It will be faster and less expensive to get a mechanic involved. Your logic is not correct. Fuel pumps often fail intermittently and cause no-starts and hard starting but you've ruled that out. "I get gas at times and it starts" implies it's not getting gas at other times, but you didn't say that. A simple fuel pressure test when the no-start is occurring will tell if lack of fuel pressure is the cause.
There's no reason to suspect the battery or be looking at it if the engine cranks normally until you kill it.
All of the spark plugs will never fail at the same time and cause a no-start. As they gradually wear out one will cause a misfire first, followed by a second one days or weeks later, assuming you can stand to ignore the first misfire that long.
There's multiple ways spark plug wires can fail.

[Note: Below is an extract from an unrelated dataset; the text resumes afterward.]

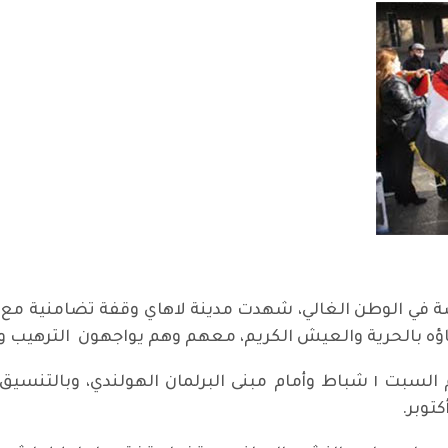
ة في الوطن الغالي، شهدت مدينة لاهاي وقفة تضامنية مع ا
اؤه بالحرية والعيش الكريم، معهم وهم يواجهون الترهيب و
وكانت هذه الوقفة التضامنية في لاهاي يوم السبت ١ شباط وأمام مبنى البرلما
توبر.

Only two of them will give visual clues. Professionals diagnose the need to replace them. They don't pass judgement by looking at them. Also, a bad plug wire won't magically fix itself and work at times. If all six are bad the engine would never start. If only a few were bad you'd have a constant misfire and very low power.
As for some electrical connection, if it made a good connection at times and a bad connection at other times, why doesn't it cause stalling while you're driving? Engine and road vibration would make it more likely to act up after the engine is running.
Up to this point, with no diagnostic information or test results to go on, my guess is a bad fuel pump, but I would never recommend replacing it without performing pressure and voltage tests to verify everything else is working.